Compliance legislation is a good motivator for IT departments to get systems in order, says one senior IT manager who has up to 15 percent of his staff working on the issue
Written by Andrew Donoghue, Contributor

Complying with regulations such as Sarbanes-Oxley may have diverted money away from revenue-generating IT projects but it has forced business to get their technical houses in order, according to a senior IT manager at investment bank Dresdner Kleinwort Wasserstein.

Speaking on Thursday at the financial technology show FinExpo, Stephen Ashton, director of Global IT business management at the bank said Sarbanes-Oxley was a knee-jerk reaction to corporate scandal that was costing companies "a fortune" to comply with.

"Around ten to fifteen percent of our total headcount is working on compliance and regulation and that is quite a big cost," he explained.

He also warned that although European companies may consider Sarbanes-Oxley as a US-only issue, a similar scandal on this side of the Atlantic would undoubtedly see regulators in Brussels follow the American lead.

Sarbanes-Oxley was signed off in 2002 and is designed to prevent financial malpractice and accounting scandals such as the Enron debacle.
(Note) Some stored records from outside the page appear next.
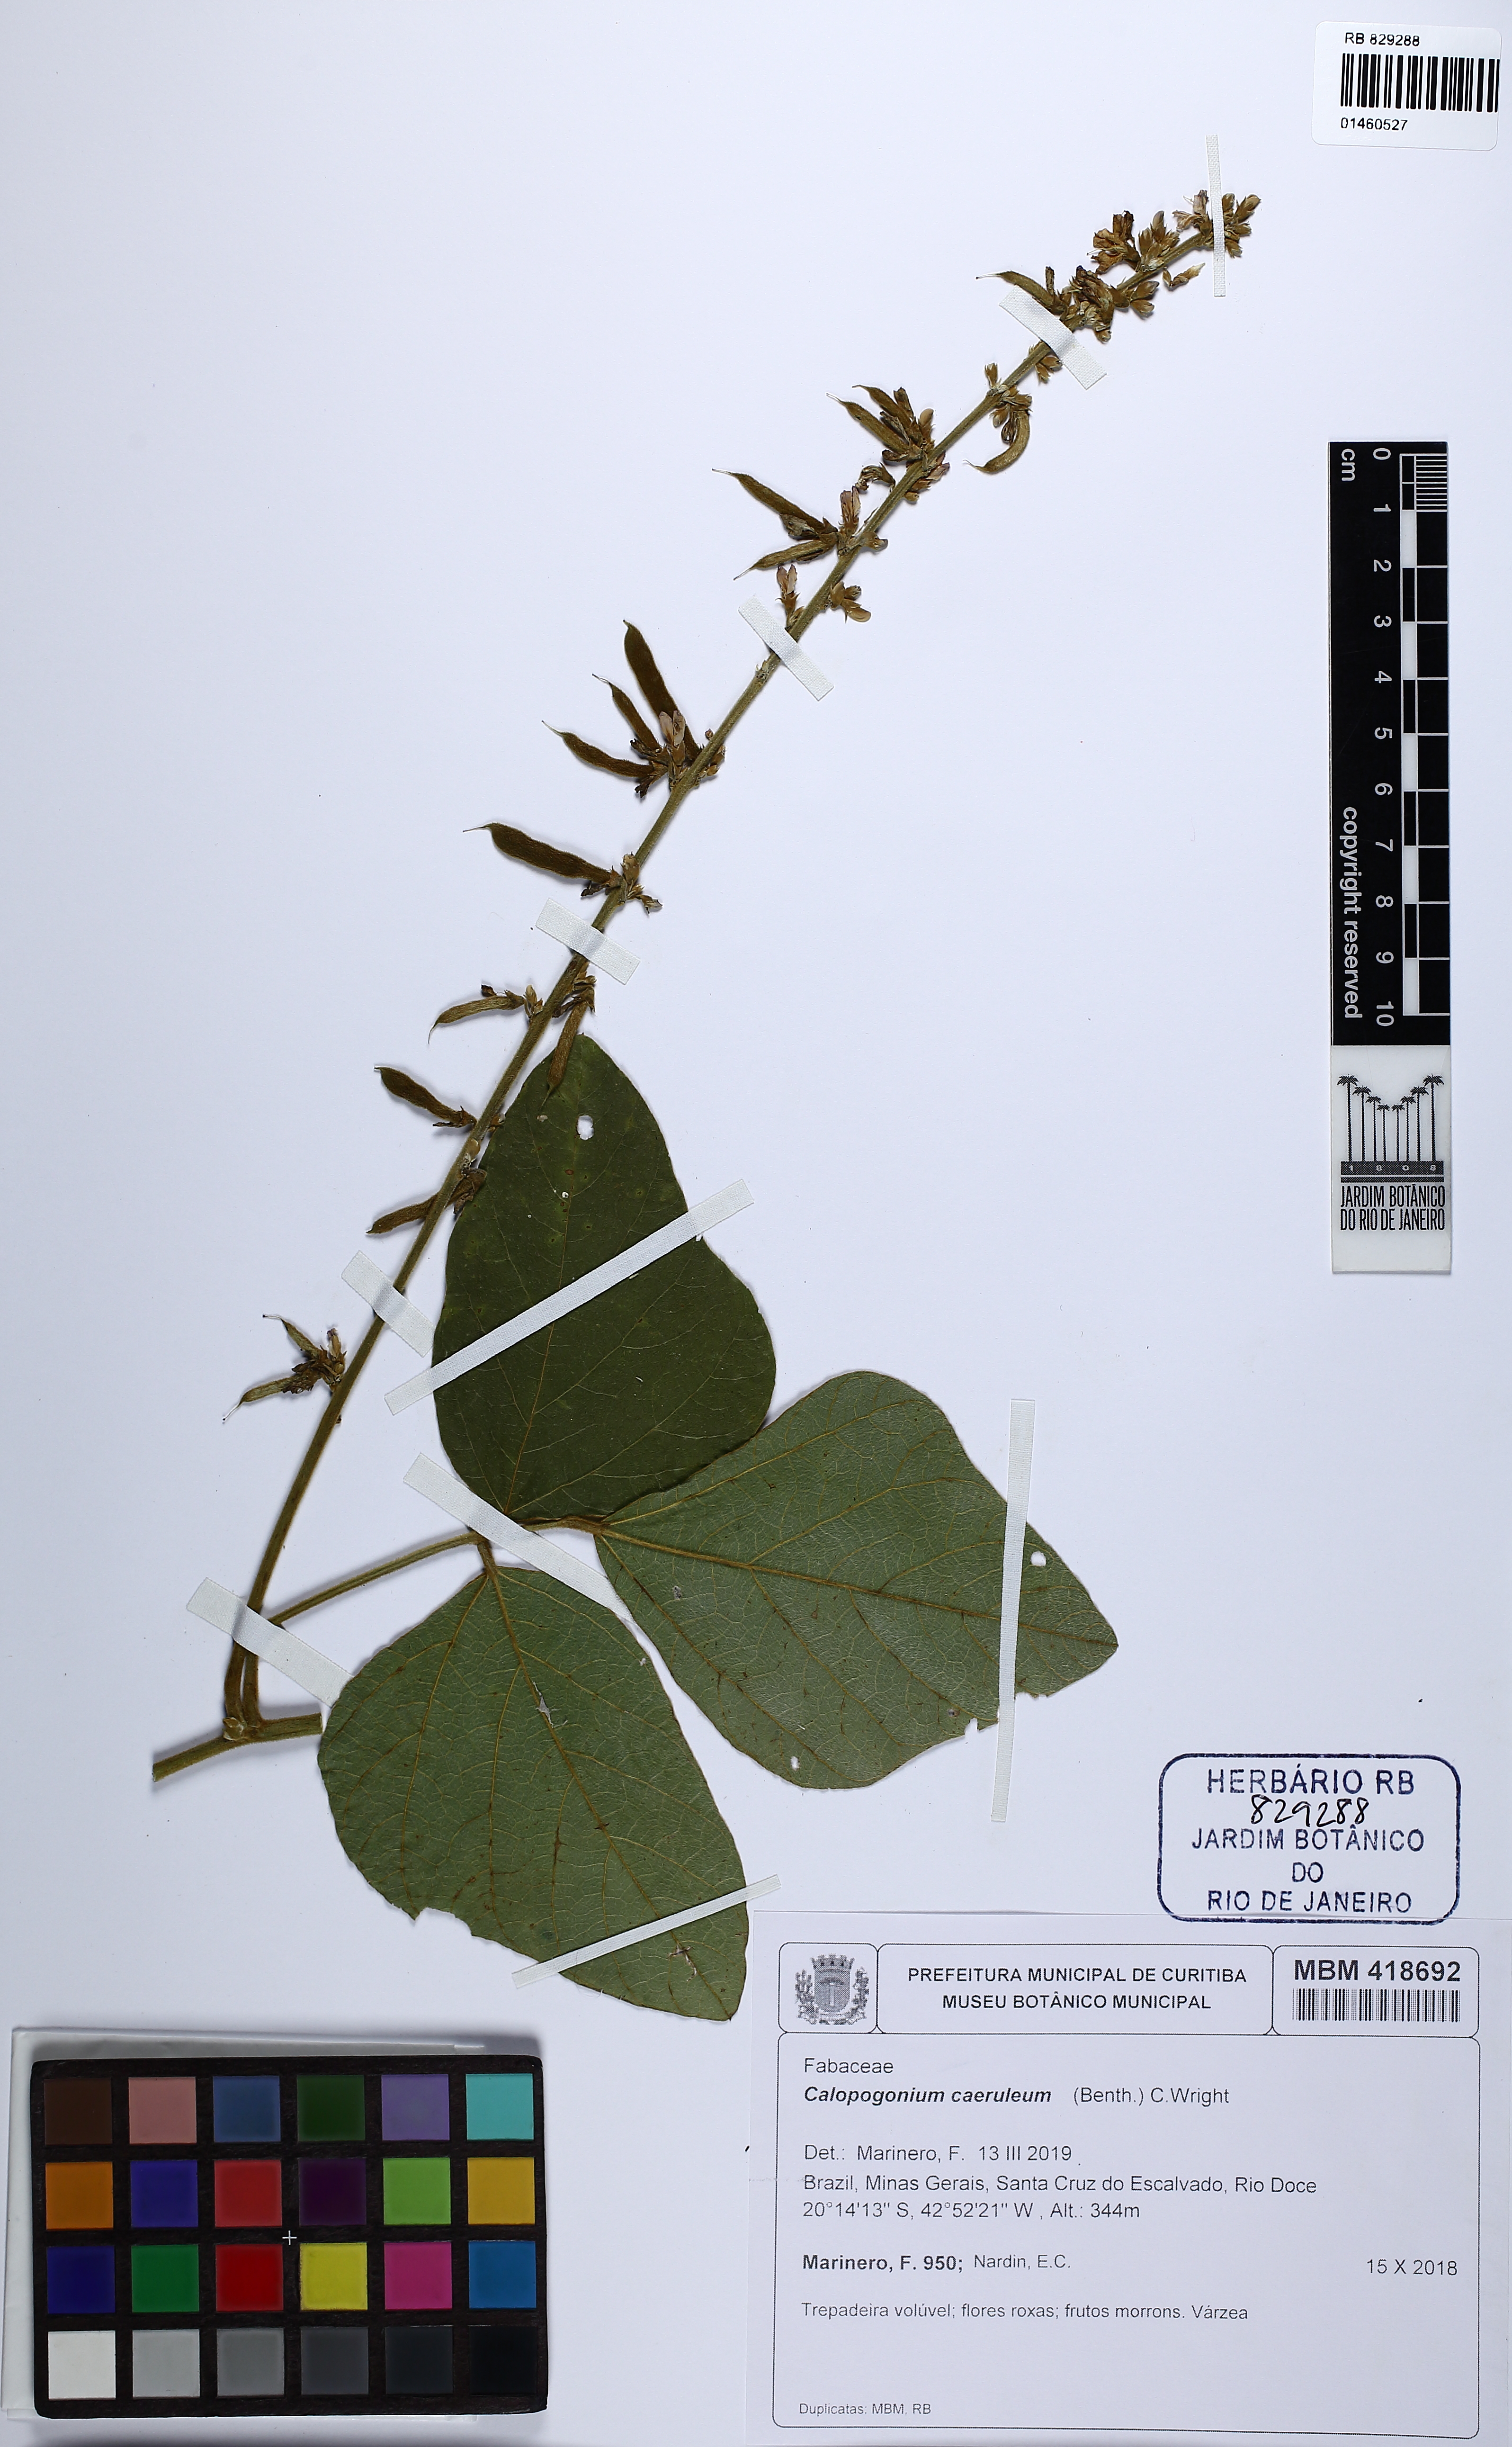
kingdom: Plantae
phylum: Tracheophyta
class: Magnoliopsida
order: Fabales
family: Fabaceae
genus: Calopogonium
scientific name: Calopogonium caeruleum
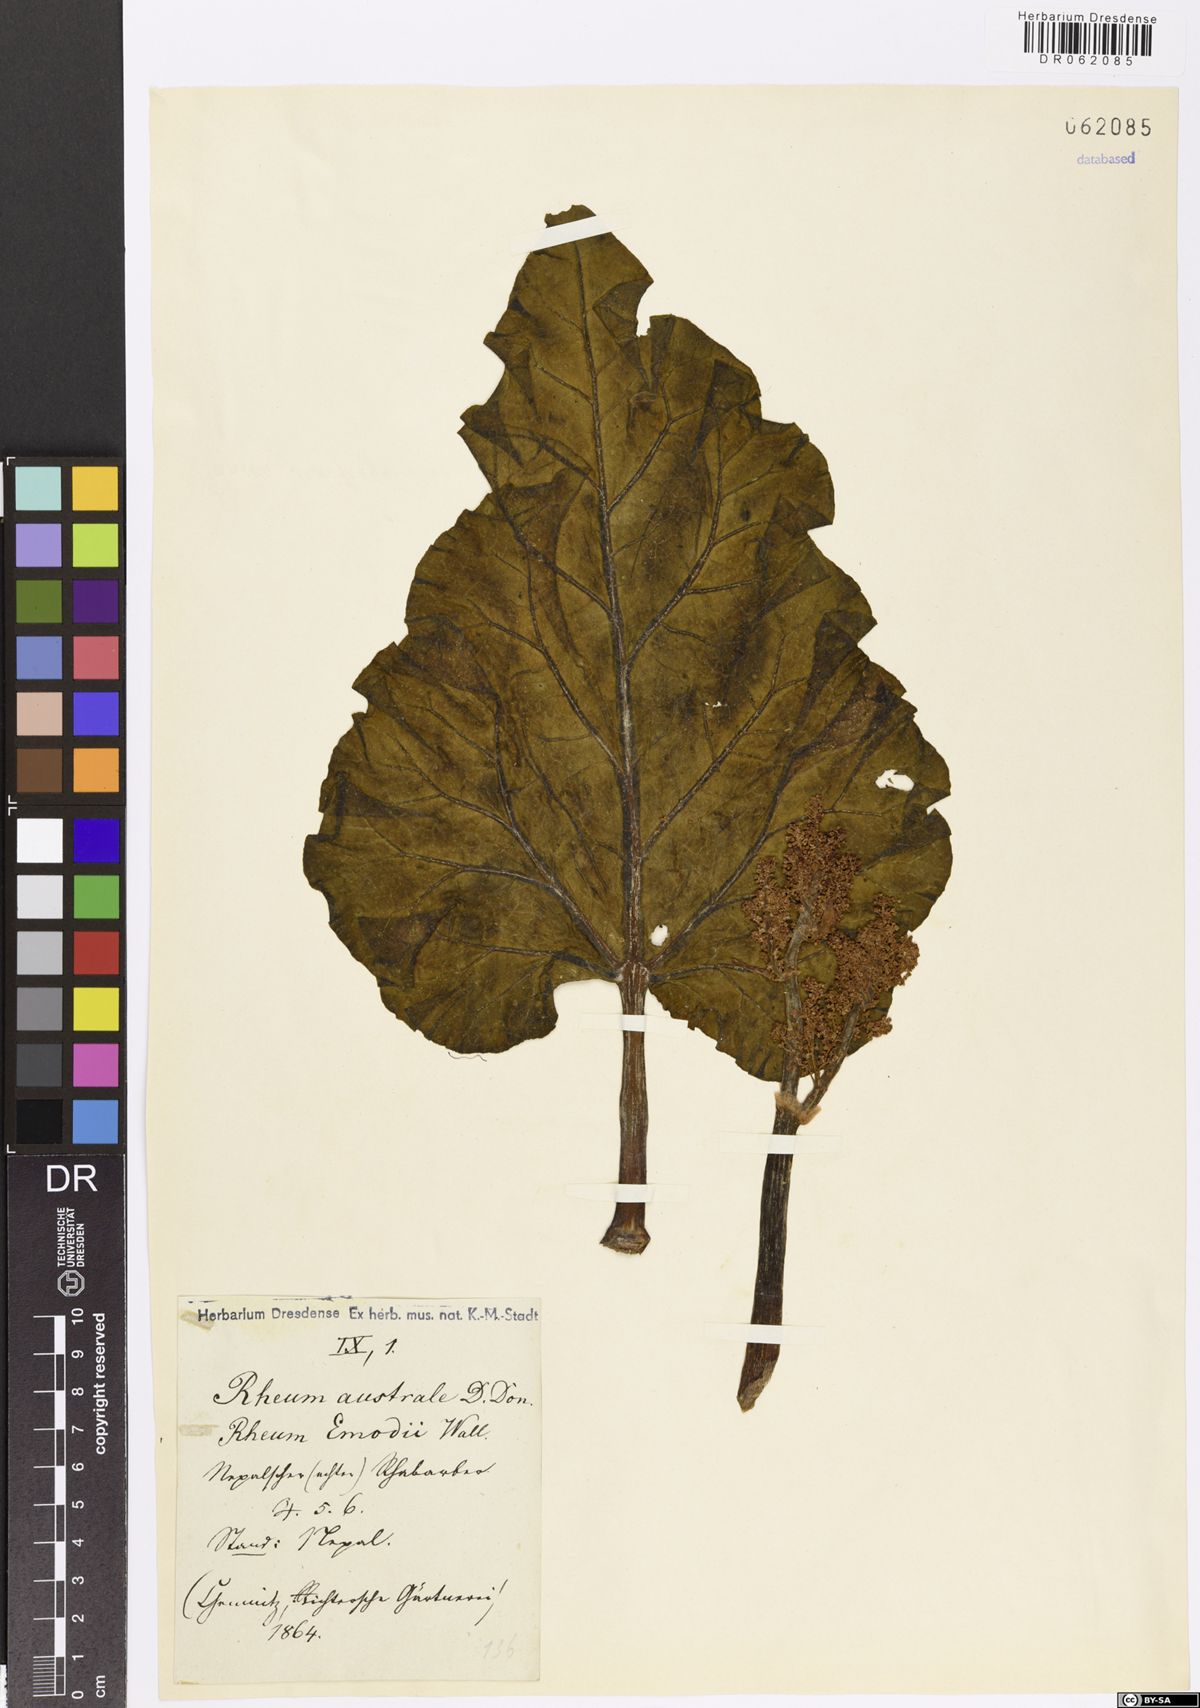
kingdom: Plantae
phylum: Tracheophyta
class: Magnoliopsida
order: Caryophyllales
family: Polygonaceae
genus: Rheum
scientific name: Rheum australe
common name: Himalayan rhubarb
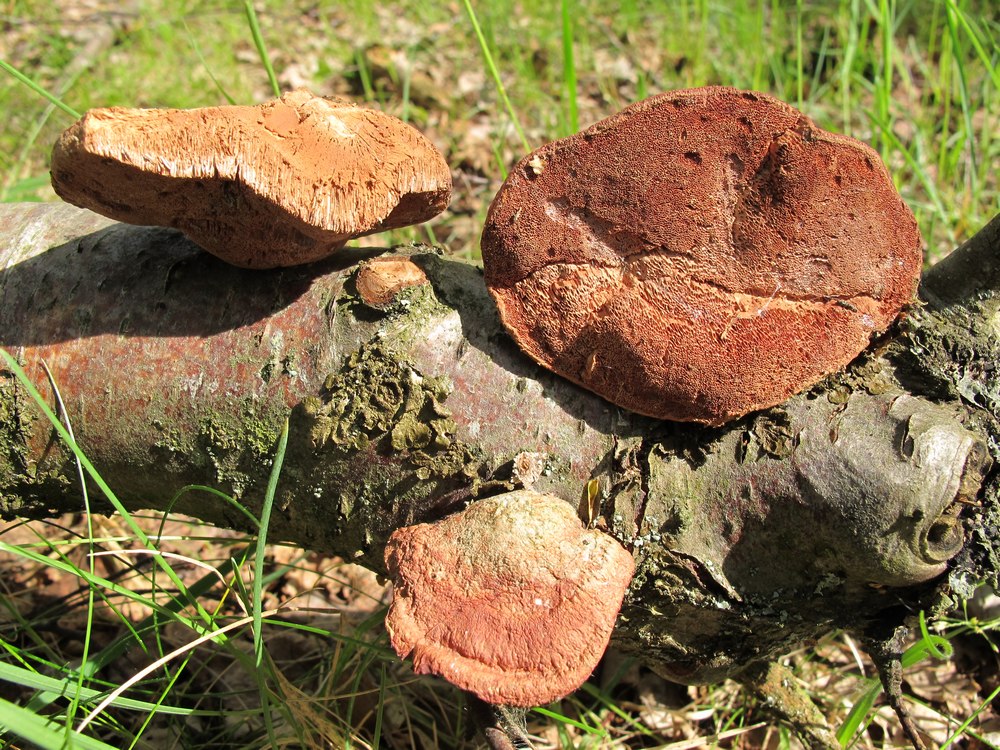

Overall spending on complying with the Sarbanes-Oxley Act was estimated to be around $5.5bn last year, according to a recent survey by AMR Research.

However, despite the costs involved, Aston said that overall compliance was good for IT departments as it forced companies to re-organise disparate systems that in many firms had grown into random silos that did not communicate effectively.

"I think it is a great thing not just for IT but for business generally. From an IT perspective I think it’s a doubly great thing, obviously it helps us straighten things out but it is also helping us generate new value," he said.

From a systems management perspective, Ashton said, complying with Sarbanes-Oxley has forced the company to catalogue its existing IT systems and investigate exactly how those systems are being used currently.

He described how in many companies IT systems are akin to a "monster" that has no respect for time and space. Complying with regulations means taming this monster in order for companies to be able to provide the kind of transparency required by the legislation.

"We have just completed a data centre review. The thing that came out of it was that we have tonnes of information but very little knowledge. There is a lot of partial and inaccurate data in our systems," said Ashton.

The bank is working with business-intelligence provider Tideway Systems which has an application that allows a company to build an accurate map of all the disparate elements that make up its IT infrastructure.

"You need to be in a position to be able to map all of the components in infrastructure – starting with network layer and moving up into applications including financial reporting apps that Sarbanes-Oxley is so concentrated on," said Richard Muirhead, founder and chief executive of Tideway.

Muirhead said this kind of analysis is "not easy stuff to achieve and is nigh on impossible manually," which is where Tideway's tools come into play by automating the procedure as much as possible.